STORED DATA ::

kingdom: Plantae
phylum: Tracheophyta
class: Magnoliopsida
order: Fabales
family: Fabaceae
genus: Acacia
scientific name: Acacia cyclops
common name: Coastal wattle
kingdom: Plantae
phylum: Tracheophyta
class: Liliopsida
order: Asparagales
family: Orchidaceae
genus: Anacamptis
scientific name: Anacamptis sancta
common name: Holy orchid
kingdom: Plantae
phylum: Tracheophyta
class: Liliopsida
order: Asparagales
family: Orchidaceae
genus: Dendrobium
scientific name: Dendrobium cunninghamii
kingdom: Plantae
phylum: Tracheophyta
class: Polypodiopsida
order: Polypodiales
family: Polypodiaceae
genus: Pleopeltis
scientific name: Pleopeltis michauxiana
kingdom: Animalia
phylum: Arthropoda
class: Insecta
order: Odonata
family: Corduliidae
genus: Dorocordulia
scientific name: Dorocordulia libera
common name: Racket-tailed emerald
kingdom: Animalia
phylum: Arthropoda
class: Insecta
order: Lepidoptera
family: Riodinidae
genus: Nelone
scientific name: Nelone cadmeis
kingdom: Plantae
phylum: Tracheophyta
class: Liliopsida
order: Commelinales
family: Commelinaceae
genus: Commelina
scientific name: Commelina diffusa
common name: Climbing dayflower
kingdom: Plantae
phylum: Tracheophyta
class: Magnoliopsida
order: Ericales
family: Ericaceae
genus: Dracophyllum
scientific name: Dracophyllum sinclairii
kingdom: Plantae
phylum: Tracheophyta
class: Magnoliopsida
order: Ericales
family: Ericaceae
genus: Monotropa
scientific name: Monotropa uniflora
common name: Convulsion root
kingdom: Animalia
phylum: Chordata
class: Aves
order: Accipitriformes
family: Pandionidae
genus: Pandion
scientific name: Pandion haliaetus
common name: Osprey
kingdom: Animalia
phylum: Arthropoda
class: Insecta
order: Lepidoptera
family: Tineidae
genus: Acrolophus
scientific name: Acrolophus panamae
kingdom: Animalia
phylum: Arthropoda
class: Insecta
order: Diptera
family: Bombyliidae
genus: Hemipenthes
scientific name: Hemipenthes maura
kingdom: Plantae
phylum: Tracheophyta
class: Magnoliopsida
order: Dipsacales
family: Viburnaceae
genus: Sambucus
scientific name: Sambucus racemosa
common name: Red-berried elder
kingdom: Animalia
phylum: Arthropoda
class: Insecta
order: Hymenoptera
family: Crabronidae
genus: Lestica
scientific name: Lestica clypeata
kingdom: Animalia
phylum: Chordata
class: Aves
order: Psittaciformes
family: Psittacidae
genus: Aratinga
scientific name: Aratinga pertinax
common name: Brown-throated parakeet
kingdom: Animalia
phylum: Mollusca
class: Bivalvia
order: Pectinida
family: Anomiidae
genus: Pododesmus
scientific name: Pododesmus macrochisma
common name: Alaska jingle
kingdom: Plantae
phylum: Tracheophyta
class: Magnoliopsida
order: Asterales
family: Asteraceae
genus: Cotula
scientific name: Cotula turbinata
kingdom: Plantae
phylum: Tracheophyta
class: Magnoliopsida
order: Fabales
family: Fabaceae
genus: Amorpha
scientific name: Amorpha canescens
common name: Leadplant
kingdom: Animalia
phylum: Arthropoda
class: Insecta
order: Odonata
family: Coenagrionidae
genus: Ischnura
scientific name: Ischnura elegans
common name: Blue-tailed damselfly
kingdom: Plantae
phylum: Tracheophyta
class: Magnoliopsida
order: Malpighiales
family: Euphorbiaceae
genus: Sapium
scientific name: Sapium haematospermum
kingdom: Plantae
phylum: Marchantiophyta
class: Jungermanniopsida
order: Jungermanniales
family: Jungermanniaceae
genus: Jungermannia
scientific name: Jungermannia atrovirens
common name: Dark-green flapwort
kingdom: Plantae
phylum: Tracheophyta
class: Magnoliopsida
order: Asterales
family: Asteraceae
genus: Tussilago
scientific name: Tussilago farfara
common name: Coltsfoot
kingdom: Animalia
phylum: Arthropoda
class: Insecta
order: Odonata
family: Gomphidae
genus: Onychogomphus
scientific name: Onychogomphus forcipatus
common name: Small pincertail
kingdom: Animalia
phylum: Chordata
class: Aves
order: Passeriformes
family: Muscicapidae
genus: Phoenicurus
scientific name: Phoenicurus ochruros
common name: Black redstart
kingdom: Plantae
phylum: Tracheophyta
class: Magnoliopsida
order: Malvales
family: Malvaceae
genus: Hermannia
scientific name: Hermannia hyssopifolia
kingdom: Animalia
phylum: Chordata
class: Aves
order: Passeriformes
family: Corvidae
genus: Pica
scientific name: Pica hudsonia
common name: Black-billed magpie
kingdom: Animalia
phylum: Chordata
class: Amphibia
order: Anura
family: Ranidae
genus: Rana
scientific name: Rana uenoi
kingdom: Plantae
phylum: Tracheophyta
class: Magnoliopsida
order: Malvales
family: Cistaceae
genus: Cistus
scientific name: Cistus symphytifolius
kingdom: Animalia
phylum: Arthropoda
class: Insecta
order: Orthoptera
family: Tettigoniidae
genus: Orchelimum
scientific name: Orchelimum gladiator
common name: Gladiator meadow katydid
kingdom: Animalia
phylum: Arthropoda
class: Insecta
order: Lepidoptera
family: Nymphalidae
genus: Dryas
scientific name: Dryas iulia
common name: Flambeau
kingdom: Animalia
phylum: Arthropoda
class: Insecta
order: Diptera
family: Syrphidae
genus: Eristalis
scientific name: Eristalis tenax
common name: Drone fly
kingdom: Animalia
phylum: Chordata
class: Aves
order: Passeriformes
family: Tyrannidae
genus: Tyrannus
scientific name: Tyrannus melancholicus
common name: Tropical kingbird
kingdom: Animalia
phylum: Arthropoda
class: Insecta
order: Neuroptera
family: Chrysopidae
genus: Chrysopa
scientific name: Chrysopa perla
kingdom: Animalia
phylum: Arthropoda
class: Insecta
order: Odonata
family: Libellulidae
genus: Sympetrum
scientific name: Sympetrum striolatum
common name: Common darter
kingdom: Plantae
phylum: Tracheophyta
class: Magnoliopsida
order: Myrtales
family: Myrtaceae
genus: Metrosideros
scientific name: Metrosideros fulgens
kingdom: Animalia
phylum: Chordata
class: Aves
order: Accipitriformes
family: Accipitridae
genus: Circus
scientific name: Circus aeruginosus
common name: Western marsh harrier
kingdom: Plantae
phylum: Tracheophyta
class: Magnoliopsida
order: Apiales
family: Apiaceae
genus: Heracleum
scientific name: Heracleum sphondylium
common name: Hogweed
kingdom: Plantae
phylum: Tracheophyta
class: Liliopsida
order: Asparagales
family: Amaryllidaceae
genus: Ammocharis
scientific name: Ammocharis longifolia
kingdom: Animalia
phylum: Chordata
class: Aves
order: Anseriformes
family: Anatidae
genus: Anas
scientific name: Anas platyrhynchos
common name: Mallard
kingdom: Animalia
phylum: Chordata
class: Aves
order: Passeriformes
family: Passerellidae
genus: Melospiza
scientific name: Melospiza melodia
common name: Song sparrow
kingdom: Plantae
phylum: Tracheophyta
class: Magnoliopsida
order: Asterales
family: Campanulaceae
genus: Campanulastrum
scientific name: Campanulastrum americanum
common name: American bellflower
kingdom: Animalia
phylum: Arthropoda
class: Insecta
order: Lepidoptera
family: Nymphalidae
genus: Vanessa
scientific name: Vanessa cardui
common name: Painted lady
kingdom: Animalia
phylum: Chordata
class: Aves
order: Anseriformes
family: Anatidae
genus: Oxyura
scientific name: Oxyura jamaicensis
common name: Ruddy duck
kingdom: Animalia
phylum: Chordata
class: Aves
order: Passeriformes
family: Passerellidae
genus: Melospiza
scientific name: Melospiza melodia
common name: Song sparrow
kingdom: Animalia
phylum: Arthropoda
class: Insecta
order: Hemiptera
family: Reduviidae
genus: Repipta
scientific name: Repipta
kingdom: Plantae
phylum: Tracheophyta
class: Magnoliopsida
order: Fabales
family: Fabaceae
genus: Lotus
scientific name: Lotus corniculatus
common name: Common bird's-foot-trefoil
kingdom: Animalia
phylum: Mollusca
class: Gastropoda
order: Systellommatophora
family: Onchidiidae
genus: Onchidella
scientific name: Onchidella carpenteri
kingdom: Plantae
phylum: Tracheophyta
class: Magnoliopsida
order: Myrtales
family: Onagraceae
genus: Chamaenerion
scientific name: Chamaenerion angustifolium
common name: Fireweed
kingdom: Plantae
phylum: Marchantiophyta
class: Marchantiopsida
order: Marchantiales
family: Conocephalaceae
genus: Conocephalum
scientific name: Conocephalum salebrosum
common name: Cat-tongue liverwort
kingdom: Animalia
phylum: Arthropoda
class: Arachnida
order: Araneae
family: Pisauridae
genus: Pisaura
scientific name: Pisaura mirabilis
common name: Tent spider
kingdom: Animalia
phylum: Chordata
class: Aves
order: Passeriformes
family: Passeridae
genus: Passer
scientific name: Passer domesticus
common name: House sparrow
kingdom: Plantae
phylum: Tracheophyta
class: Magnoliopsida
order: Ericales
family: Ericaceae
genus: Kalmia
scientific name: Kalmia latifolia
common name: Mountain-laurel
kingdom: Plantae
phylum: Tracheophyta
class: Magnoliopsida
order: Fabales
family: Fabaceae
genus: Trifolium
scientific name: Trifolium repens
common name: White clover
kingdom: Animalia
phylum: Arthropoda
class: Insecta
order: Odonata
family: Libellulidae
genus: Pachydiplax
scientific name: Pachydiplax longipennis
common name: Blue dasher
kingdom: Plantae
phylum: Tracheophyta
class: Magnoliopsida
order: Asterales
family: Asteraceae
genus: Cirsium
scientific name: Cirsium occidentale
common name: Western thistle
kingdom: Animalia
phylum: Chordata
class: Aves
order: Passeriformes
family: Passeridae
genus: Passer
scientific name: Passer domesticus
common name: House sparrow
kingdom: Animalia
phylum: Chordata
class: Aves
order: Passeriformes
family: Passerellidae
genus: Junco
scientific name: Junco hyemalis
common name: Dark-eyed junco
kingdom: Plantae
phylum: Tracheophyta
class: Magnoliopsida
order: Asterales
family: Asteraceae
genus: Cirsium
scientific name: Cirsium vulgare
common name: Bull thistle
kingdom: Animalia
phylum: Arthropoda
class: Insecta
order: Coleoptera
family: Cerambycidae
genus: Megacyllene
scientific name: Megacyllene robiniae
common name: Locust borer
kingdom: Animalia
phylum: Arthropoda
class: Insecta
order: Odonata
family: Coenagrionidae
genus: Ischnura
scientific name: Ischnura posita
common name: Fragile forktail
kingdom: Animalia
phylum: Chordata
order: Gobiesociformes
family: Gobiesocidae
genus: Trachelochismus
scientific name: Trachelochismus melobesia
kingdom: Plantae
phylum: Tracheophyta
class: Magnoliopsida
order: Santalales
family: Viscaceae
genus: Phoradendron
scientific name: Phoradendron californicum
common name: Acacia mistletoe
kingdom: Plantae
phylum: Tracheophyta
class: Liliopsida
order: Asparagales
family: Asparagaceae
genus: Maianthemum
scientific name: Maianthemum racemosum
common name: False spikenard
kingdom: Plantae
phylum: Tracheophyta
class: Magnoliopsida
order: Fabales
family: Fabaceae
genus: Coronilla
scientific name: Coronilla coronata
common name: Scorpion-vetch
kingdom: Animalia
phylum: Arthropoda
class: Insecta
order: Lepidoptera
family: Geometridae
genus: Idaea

EXERCISE ::
Reproduce without any change the part of the listing that opens with the line containing "scientific name: Rana uenoi" and closes with the line containing "family: Amaryllidaceae". Include both of those lines.

TASK RESPONSE ::
scientific name: Rana uenoi
kingdom: Plantae
phylum: Tracheophyta
class: Magnoliopsida
order: Malvales
family: Cistaceae
genus: Cistus
scientific name: Cistus symphytifolius
kingdom: Animalia
phylum: Arthropoda
class: Insecta
order: Orthoptera
family: Tettigoniidae
genus: Orchelimum
scientific name: Orchelimum gladiator
common name: Gladiator meadow katydid
kingdom: Animalia
phylum: Arthropoda
class: Insecta
order: Lepidoptera
family: Nymphalidae
genus: Dryas
scientific name: Dryas iulia
common name: Flambeau
kingdom: Animalia
phylum: Arthropoda
class: Insecta
order: Diptera
family: Syrphidae
genus: Eristalis
scientific name: Eristalis tenax
common name: Drone fly
kingdom: Animalia
phylum: Chordata
class: Aves
order: Passeriformes
family: Tyrannidae
genus: Tyrannus
scientific name: Tyrannus melancholicus
common name: Tropical kingbird
kingdom: Animalia
phylum: Arthropoda
class: Insecta
order: Neuroptera
family: Chrysopidae
genus: Chrysopa
scientific name: Chrysopa perla
kingdom: Animalia
phylum: Arthropoda
class: Insecta
order: Odonata
family: Libellulidae
genus: Sympetrum
scientific name: Sympetrum striolatum
common name: Common darter
kingdom: Plantae
phylum: Tracheophyta
class: Magnoliopsida
order: Myrtales
family: Myrtaceae
genus: Metrosideros
scientific name: Metrosideros fulgens
kingdom: Animalia
phylum: Chordata
class: Aves
order: Accipitriformes
family: Accipitridae
genus: Circus
scientific name: Circus aeruginosus
common name: Western marsh harrier
kingdom: Plantae
phylum: Tracheophyta
class: Magnoliopsida
order: Apiales
family: Apiaceae
genus: Heracleum
scientific name: Heracleum sphondylium
common name: Hogweed
kingdom: Plantae
phylum: Tracheophyta
class: Liliopsida
order: Asparagales
family: Amaryllidaceae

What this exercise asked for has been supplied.